EXTRACT TO READ:
Start of Block
Our guy started us off doing a warmup on the cycling machines with little clips attached to our ears, and I watched my pulse rate shoot off the scale almost immediately. That was rather alarming. (I am worried about the cardiograph they insist on when you join - my pulse rate was alarming before I even started pedalling. I am FANTASTICALLY unfit.) Then it was the stretching machine. Ooh, the rack! That felt great. Then one for strengthening the muscles around your waist, a sort of twisty thing that felt good as well without being difficult (especially since it was on the lowest setting).

We tried a few more, but my favourite was the machine for doing, er, lift-ups? I don't know what to call them. It was also the simplest - an odd shaped table-chair thing rather than a machine. You lie face down on the bottom half of your body with your upper body hanging down, hook your feet around the supports, and slowly lower and raise your upper body with your hands clasped behind your back, never going higher than a straight line. It's easy, but it makes your bum cheeks feel like little rocks. (Very little rocks under a layer of flab, in my case.) I know, because I put my hands back and checked. Oooh! And it didn't hurt my neck. A couple of the other machines the guy had shown us were too much for my poor damaged neck, so it made me extra happy to find something that worked without hurting. I am going to use that machine until the flab on my bum cheeks turn into bouncy little rocks.
End of Block
DATA FOR ANALYSIS:
Start of Block
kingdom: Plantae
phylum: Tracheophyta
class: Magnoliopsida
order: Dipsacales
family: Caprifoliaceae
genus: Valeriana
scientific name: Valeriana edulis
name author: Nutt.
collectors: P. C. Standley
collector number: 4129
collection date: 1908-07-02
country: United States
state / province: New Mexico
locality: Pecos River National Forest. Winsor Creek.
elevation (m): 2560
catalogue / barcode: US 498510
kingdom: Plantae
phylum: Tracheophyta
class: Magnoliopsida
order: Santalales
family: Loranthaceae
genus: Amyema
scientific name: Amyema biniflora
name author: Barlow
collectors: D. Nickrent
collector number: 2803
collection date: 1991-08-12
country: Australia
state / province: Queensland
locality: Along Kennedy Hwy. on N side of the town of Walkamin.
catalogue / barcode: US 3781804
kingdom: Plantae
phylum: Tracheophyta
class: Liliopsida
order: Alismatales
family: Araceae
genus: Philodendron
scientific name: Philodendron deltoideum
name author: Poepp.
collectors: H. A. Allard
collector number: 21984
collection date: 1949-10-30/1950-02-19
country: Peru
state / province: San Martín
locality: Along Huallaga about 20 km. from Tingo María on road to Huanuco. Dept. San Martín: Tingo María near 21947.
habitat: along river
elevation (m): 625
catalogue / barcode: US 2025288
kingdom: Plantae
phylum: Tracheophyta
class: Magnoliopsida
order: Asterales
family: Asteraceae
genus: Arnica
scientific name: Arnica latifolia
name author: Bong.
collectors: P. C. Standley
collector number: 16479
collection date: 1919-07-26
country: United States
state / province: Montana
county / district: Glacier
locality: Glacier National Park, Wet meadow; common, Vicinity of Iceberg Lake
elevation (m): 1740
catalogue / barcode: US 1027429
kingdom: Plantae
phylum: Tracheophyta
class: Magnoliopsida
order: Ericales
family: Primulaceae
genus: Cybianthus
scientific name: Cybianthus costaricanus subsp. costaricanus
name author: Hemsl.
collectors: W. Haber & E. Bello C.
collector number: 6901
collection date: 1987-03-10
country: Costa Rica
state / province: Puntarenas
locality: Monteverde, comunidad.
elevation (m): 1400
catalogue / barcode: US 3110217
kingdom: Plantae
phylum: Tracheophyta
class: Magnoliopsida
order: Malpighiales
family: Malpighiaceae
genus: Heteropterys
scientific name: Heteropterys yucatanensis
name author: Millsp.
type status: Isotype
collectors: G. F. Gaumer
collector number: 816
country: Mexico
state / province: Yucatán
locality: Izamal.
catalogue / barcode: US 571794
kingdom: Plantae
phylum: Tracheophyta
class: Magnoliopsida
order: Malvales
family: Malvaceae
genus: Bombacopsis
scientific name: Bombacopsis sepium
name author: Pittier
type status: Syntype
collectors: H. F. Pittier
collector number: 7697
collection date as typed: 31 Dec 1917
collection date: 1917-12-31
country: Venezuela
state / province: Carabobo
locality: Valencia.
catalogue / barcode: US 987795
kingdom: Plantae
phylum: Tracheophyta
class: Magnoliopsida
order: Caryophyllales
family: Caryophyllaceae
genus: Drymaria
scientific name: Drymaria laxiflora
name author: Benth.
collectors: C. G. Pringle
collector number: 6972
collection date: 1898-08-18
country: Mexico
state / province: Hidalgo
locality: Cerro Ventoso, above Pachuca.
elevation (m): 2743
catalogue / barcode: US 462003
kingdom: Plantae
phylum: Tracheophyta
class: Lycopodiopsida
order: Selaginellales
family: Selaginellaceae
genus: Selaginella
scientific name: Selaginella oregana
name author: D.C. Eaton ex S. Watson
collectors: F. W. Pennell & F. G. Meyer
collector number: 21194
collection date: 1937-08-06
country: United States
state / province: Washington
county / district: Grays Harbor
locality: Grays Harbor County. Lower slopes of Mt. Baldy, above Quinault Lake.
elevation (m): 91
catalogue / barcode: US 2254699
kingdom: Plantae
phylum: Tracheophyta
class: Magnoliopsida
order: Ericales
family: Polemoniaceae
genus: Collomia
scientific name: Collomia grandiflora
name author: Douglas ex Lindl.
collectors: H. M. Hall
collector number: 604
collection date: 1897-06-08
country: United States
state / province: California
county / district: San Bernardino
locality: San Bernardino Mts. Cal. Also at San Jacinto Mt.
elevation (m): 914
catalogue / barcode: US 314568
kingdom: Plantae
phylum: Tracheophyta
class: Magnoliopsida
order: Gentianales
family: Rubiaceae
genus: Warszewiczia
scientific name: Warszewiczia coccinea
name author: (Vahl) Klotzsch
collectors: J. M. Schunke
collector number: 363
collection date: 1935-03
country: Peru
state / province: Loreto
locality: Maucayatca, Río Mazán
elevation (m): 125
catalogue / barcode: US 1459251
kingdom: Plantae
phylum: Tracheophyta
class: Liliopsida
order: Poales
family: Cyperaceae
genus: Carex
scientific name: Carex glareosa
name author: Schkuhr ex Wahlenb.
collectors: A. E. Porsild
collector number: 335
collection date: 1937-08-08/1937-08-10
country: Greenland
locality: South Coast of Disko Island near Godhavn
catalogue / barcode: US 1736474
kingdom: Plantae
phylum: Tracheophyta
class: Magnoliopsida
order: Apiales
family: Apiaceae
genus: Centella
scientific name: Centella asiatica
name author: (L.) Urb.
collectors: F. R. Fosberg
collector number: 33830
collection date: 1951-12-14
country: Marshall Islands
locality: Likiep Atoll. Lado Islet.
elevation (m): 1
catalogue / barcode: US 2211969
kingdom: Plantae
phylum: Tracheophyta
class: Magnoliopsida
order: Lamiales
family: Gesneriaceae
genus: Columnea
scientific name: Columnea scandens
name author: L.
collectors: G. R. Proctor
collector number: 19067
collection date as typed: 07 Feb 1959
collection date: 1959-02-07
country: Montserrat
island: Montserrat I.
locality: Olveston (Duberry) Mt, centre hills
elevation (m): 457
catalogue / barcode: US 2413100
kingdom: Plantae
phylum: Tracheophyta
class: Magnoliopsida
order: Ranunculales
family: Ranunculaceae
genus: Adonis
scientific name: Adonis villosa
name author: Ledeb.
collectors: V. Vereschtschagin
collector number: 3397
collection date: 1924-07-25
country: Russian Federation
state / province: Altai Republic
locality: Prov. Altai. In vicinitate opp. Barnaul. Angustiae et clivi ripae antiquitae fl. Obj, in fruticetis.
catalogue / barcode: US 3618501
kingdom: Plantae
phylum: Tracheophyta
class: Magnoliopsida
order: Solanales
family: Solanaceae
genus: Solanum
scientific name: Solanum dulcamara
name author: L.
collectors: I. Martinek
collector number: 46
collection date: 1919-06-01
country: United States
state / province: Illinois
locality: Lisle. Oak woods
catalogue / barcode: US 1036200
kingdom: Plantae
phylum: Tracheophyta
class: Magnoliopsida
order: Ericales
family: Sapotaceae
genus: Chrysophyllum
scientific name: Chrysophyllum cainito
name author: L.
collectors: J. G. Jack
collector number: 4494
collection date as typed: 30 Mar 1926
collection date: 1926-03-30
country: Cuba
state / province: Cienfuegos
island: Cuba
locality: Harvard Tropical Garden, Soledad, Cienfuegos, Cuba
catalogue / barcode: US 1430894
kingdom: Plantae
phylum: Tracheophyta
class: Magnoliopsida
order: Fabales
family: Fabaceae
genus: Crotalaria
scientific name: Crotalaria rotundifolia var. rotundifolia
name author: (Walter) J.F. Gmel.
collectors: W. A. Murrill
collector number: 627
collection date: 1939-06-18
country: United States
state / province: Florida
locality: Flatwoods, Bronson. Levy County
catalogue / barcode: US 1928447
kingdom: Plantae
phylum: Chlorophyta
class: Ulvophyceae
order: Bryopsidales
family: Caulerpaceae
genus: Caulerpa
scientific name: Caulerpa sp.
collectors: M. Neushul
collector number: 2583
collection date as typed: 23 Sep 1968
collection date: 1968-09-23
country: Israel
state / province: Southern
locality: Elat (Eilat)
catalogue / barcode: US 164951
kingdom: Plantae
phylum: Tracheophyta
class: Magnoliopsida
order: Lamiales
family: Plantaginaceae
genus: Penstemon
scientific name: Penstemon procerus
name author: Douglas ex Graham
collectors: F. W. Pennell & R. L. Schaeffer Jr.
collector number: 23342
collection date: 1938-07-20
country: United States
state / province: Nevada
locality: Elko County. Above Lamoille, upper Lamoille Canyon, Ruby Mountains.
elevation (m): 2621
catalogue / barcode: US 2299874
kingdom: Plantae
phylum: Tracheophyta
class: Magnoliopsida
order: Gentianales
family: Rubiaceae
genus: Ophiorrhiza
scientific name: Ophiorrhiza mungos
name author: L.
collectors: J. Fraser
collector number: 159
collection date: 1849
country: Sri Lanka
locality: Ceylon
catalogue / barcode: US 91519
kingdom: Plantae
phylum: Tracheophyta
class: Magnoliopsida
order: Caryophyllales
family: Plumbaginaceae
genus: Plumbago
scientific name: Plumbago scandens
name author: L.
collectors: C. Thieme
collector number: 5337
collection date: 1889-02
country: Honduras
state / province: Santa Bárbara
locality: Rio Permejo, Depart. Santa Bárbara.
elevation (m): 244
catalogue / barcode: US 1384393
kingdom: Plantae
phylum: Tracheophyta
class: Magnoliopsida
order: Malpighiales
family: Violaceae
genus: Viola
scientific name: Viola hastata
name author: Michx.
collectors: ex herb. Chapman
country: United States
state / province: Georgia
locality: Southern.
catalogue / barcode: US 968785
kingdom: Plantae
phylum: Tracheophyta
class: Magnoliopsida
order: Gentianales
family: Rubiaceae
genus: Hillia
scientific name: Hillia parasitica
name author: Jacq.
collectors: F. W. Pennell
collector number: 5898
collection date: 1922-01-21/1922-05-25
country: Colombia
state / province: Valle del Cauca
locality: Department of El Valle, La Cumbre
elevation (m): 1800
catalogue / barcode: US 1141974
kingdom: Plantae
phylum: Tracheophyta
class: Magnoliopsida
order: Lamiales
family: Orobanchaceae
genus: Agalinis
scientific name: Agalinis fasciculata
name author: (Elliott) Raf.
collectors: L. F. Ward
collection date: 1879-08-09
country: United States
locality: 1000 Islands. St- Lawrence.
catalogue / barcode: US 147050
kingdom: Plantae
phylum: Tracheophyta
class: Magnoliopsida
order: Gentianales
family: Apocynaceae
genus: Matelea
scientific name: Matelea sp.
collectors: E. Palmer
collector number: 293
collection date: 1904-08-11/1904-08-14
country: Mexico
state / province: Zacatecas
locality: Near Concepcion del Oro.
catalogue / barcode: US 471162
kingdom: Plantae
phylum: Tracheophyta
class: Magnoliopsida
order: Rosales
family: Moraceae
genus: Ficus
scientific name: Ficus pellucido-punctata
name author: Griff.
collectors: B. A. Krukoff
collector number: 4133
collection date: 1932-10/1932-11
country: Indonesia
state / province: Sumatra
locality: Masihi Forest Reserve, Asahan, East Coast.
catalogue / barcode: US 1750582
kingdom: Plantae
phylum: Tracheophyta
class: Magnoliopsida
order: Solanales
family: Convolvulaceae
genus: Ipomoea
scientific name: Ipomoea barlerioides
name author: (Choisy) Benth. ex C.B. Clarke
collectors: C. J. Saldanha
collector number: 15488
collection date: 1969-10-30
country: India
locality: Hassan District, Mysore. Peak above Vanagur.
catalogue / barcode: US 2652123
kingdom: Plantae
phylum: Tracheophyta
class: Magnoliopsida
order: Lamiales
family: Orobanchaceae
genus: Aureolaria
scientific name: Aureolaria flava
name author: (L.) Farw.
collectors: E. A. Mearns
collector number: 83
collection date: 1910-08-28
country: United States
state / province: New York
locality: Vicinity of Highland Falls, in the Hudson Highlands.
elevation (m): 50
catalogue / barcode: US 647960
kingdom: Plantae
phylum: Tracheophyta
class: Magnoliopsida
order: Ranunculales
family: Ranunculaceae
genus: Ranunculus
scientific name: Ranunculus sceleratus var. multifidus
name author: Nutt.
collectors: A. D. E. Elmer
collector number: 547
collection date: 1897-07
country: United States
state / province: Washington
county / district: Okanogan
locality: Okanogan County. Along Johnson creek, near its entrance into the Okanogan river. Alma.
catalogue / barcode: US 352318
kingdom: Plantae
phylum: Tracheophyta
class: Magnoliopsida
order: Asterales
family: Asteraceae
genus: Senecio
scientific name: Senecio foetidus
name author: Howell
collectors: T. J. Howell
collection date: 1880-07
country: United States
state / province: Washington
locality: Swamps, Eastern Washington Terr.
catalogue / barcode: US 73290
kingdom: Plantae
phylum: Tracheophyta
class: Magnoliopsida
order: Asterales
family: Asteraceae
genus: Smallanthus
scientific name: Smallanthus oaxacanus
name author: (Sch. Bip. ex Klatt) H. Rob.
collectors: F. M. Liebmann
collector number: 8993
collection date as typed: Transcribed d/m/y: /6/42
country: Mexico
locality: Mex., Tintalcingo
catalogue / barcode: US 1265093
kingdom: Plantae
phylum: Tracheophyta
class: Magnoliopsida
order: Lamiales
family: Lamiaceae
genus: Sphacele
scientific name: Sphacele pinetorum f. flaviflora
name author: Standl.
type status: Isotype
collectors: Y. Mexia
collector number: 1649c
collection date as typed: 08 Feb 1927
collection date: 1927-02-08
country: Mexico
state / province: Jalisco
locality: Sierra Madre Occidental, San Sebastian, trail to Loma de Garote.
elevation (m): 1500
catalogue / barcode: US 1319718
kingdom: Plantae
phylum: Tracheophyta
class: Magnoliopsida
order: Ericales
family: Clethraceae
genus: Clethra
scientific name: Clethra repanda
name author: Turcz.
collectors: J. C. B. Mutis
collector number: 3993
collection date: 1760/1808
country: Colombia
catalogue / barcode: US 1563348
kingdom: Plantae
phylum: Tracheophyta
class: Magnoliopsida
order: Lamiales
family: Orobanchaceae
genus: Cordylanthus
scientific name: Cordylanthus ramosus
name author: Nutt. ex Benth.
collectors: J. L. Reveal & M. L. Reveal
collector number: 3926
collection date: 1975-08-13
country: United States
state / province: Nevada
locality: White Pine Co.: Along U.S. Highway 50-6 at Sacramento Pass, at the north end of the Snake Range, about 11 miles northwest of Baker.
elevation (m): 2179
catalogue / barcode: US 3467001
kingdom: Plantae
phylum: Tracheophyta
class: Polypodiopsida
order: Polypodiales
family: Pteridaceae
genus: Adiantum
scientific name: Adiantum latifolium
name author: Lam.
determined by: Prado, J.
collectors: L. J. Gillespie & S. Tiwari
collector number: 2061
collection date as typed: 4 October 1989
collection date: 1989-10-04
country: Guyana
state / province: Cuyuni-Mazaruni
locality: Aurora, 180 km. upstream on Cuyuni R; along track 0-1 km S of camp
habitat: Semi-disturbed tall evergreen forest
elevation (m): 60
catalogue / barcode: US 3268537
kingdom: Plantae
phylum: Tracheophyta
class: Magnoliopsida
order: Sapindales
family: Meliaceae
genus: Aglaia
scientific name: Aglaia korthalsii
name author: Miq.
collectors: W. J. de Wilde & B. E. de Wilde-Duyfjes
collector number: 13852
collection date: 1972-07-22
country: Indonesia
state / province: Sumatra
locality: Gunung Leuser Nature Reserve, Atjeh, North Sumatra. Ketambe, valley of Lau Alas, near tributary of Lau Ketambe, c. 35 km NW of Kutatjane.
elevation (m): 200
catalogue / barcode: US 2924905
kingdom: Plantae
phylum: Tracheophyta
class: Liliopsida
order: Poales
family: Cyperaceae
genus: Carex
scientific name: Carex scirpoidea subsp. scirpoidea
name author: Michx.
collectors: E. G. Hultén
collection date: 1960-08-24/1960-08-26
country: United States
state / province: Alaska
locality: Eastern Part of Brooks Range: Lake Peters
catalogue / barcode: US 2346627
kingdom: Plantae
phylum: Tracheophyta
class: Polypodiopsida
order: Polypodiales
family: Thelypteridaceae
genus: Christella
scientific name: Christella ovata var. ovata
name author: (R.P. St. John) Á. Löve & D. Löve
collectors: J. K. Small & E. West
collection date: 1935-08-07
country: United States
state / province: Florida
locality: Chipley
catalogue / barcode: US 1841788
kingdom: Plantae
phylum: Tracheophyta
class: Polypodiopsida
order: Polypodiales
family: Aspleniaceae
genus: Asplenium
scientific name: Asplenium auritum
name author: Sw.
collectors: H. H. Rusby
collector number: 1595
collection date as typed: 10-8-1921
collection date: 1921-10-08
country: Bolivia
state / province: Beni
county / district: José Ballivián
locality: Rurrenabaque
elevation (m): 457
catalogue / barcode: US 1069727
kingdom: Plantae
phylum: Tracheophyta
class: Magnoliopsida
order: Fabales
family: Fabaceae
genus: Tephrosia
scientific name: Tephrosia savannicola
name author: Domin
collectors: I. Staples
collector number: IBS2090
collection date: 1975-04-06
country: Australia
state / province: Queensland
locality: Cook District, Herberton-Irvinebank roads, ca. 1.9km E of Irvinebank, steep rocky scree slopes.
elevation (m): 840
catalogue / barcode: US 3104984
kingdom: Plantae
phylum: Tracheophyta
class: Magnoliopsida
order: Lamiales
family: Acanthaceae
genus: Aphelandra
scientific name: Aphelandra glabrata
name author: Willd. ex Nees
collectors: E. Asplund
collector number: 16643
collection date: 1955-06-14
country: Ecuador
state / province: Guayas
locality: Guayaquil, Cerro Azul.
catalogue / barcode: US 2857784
End of Block
Reproduce verbatim everything in the gym passage above from "Our guy started" down to "the lowest setting).".

Our guy started us off doing a warmup on the cycling machines with little clips attached to our ears, and I watched my pulse rate shoot off the scale almost immediately. That was rather alarming. (I am worried about the cardiograph they insist on when you join - my pulse rate was alarming before I even started pedalling. I am FANTASTICALLY unfit.) Then it was the stretching machine. Ooh, the rack! That felt great. Then one for strengthening the muscles around your waist, a sort of twisty thing that felt good as well without being difficult (especially since it was on the lowest setting).